THE REQUEST: Quote the rows below word for word, from the line with "scientific name: Wallenia lamarckiana" to the line with "scientific name: Ranunculus notabilis", including both of those lines.

■ ■ ■ ■ ■

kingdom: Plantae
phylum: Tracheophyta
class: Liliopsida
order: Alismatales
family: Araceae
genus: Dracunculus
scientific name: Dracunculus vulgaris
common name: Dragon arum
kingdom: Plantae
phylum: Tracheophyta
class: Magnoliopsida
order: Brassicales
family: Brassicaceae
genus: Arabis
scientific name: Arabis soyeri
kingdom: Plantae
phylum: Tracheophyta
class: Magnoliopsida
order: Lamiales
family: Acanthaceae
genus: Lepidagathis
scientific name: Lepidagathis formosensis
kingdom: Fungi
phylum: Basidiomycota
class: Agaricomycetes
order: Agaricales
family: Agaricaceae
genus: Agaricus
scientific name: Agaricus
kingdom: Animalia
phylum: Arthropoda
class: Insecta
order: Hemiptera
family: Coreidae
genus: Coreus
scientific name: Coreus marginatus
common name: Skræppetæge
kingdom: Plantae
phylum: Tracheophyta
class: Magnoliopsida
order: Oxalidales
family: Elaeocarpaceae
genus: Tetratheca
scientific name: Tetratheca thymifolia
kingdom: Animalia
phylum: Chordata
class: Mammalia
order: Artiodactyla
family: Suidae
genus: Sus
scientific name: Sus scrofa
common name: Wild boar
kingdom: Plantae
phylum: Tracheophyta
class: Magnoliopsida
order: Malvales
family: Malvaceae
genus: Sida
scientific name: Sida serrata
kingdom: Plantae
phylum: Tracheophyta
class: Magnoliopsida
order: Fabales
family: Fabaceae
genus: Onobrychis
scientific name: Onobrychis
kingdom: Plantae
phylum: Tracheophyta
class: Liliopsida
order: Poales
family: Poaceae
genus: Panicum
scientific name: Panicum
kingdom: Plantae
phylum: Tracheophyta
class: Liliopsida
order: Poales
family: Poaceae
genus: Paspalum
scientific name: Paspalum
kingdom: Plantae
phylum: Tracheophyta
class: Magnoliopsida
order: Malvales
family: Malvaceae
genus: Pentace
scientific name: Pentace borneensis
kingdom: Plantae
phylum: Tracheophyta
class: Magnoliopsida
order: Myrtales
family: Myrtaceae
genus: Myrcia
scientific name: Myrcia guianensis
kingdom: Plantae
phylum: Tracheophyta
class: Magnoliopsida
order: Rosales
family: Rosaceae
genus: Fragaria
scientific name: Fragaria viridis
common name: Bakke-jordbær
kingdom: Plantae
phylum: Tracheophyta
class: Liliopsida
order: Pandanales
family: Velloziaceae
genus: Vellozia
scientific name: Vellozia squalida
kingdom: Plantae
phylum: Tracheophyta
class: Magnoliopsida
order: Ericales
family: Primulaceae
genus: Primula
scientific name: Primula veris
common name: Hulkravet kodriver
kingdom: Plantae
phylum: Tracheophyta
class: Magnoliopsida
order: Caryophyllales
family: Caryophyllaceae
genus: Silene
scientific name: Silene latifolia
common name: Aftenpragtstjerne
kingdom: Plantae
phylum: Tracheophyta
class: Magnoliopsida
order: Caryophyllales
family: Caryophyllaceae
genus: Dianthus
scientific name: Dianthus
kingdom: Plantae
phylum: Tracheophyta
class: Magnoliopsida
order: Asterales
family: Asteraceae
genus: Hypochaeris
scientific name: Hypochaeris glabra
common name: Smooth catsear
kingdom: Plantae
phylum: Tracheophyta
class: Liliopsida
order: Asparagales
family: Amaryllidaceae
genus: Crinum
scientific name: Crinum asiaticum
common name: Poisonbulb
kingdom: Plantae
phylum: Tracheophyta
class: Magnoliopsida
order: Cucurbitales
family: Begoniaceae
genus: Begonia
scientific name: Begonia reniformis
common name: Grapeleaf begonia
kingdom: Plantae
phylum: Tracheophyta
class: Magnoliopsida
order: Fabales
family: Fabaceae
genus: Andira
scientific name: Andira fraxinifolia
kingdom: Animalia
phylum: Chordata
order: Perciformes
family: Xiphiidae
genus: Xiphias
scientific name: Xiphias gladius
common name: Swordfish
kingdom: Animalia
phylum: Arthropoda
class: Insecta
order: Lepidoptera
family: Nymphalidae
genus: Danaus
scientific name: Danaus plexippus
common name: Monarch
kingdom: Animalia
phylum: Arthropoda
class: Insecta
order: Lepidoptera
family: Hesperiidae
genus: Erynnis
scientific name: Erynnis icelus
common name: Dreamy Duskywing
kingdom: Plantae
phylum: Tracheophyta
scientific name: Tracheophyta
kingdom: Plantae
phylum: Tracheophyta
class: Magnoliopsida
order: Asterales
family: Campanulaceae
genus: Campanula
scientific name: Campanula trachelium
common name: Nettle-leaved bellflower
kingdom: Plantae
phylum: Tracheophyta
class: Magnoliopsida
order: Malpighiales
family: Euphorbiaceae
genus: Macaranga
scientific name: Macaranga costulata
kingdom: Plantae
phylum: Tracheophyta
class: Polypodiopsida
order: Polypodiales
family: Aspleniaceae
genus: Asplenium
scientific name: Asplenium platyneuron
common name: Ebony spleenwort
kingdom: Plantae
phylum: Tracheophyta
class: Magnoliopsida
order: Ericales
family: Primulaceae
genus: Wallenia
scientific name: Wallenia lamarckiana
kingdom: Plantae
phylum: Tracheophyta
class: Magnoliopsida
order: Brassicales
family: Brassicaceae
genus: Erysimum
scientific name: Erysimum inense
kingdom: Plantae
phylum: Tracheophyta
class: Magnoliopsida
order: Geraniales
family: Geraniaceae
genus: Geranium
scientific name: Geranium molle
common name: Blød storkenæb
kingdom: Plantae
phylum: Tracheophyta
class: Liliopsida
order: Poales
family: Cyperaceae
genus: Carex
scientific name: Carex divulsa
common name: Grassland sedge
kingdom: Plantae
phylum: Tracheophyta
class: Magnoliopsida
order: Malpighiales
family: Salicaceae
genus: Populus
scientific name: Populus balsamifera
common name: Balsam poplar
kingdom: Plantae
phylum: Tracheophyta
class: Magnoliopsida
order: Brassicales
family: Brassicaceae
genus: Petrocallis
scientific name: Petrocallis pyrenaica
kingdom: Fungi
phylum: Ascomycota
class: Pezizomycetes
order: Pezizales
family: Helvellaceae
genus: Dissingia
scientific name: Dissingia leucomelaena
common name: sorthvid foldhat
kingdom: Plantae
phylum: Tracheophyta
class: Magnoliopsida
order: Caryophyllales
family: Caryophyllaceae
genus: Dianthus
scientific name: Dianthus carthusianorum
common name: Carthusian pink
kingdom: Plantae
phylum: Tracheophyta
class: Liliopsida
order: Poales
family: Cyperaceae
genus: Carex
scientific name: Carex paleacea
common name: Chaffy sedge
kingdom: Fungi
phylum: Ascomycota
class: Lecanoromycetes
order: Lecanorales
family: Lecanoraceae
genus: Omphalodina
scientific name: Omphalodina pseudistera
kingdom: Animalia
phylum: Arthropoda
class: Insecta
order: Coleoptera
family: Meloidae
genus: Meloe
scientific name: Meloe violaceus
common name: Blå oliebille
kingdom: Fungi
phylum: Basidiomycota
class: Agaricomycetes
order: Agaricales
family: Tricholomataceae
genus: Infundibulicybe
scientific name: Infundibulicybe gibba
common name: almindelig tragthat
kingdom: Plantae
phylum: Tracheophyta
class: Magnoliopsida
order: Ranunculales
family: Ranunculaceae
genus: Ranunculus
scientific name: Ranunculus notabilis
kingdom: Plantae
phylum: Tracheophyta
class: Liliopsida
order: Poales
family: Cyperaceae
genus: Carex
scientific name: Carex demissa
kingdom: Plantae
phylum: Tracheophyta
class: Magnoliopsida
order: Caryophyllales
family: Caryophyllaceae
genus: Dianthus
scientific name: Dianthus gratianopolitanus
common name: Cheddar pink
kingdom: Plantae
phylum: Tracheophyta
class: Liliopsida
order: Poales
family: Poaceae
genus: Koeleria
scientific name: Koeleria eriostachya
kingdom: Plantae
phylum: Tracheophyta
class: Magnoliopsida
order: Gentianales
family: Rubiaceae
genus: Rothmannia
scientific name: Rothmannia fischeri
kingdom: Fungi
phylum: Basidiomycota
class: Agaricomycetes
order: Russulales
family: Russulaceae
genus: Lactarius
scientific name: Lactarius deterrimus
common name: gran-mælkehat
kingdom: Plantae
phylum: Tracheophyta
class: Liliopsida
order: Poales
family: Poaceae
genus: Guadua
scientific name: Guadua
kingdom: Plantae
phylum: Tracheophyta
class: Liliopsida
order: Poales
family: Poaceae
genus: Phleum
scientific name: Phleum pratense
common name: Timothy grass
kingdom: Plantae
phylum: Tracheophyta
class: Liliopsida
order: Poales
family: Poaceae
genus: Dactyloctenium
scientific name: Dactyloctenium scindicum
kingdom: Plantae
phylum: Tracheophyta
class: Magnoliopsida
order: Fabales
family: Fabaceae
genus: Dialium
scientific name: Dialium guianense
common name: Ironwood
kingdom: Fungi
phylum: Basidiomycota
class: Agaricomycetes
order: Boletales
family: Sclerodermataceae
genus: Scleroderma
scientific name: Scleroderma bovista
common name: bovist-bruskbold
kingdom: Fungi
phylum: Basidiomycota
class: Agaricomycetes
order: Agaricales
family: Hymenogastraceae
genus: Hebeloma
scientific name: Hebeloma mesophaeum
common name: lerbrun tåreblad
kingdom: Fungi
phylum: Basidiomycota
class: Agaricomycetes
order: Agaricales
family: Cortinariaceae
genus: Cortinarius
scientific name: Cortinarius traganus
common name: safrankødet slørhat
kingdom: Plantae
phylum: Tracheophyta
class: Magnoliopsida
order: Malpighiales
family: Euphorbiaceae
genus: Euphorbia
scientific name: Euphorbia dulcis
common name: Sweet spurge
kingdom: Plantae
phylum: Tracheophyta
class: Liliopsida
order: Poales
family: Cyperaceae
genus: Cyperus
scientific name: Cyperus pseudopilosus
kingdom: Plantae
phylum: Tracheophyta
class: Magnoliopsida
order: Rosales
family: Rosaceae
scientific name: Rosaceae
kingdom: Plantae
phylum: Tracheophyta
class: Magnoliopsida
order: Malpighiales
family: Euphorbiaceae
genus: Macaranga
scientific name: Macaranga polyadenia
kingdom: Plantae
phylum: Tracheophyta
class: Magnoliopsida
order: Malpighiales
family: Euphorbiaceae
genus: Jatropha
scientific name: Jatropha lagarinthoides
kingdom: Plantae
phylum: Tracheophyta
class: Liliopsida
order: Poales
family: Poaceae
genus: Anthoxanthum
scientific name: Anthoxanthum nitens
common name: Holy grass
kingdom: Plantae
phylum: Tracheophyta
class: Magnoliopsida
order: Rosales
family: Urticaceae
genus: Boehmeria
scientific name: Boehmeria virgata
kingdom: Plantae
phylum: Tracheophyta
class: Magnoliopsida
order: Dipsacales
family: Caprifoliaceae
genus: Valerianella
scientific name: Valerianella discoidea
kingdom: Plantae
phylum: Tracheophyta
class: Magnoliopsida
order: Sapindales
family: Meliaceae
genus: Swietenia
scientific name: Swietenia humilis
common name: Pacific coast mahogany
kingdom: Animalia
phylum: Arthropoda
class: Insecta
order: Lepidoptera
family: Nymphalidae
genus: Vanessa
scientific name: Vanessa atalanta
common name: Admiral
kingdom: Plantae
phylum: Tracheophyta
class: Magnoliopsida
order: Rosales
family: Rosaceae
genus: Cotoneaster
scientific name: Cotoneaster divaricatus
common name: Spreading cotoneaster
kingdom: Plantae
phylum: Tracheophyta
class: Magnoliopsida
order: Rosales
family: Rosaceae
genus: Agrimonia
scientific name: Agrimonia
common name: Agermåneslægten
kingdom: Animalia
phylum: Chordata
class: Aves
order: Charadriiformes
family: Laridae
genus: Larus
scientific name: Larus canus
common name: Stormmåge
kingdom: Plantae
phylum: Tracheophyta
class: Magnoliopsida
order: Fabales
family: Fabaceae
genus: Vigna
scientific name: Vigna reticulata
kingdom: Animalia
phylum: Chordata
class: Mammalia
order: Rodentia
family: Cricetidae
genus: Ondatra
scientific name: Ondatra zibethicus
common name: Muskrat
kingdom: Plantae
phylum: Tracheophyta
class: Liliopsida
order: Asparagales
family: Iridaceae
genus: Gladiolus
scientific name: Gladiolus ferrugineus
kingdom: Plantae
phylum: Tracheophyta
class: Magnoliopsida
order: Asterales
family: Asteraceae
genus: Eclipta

■ ■ ■ ■ ■

OUTPUT FOR THIS TASK:
scientific name: Wallenia lamarckiana
kingdom: Plantae
phylum: Tracheophyta
class: Magnoliopsida
order: Brassicales
family: Brassicaceae
genus: Erysimum
scientific name: Erysimum inense
kingdom: Plantae
phylum: Tracheophyta
class: Magnoliopsida
order: Geraniales
family: Geraniaceae
genus: Geranium
scientific name: Geranium molle
common name: Blød storkenæb
kingdom: Plantae
phylum: Tracheophyta
class: Liliopsida
order: Poales
family: Cyperaceae
genus: Carex
scientific name: Carex divulsa
common name: Grassland sedge
kingdom: Plantae
phylum: Tracheophyta
class: Magnoliopsida
order: Malpighiales
family: Salicaceae
genus: Populus
scientific name: Populus balsamifera
common name: Balsam poplar
kingdom: Plantae
phylum: Tracheophyta
class: Magnoliopsida
order: Brassicales
family: Brassicaceae
genus: Petrocallis
scientific name: Petrocallis pyrenaica
kingdom: Fungi
phylum: Ascomycota
class: Pezizomycetes
order: Pezizales
family: Helvellaceae
genus: Dissingia
scientific name: Dissingia leucomelaena
common name: sorthvid foldhat
kingdom: Plantae
phylum: Tracheophyta
class: Magnoliopsida
order: Caryophyllales
family: Caryophyllaceae
genus: Dianthus
scientific name: Dianthus carthusianorum
common name: Carthusian pink
kingdom: Plantae
phylum: Tracheophyta
class: Liliopsida
order: Poales
family: Cyperaceae
genus: Carex
scientific name: Carex paleacea
common name: Chaffy sedge
kingdom: Fungi
phylum: Ascomycota
class: Lecanoromycetes
order: Lecanorales
family: Lecanoraceae
genus: Omphalodina
scientific name: Omphalodina pseudistera
kingdom: Animalia
phylum: Arthropoda
class: Insecta
order: Coleoptera
family: Meloidae
genus: Meloe
scientific name: Meloe violaceus
common name: Blå oliebille
kingdom: Fungi
phylum: Basidiomycota
class: Agaricomycetes
order: Agaricales
family: Tricholomataceae
genus: Infundibulicybe
scientific name: Infundibulicybe gibba
common name: almindelig tragthat
kingdom: Plantae
phylum: Tracheophyta
class: Magnoliopsida
order: Ranunculales
family: Ranunculaceae
genus: Ranunculus
scientific name: Ranunculus notabilis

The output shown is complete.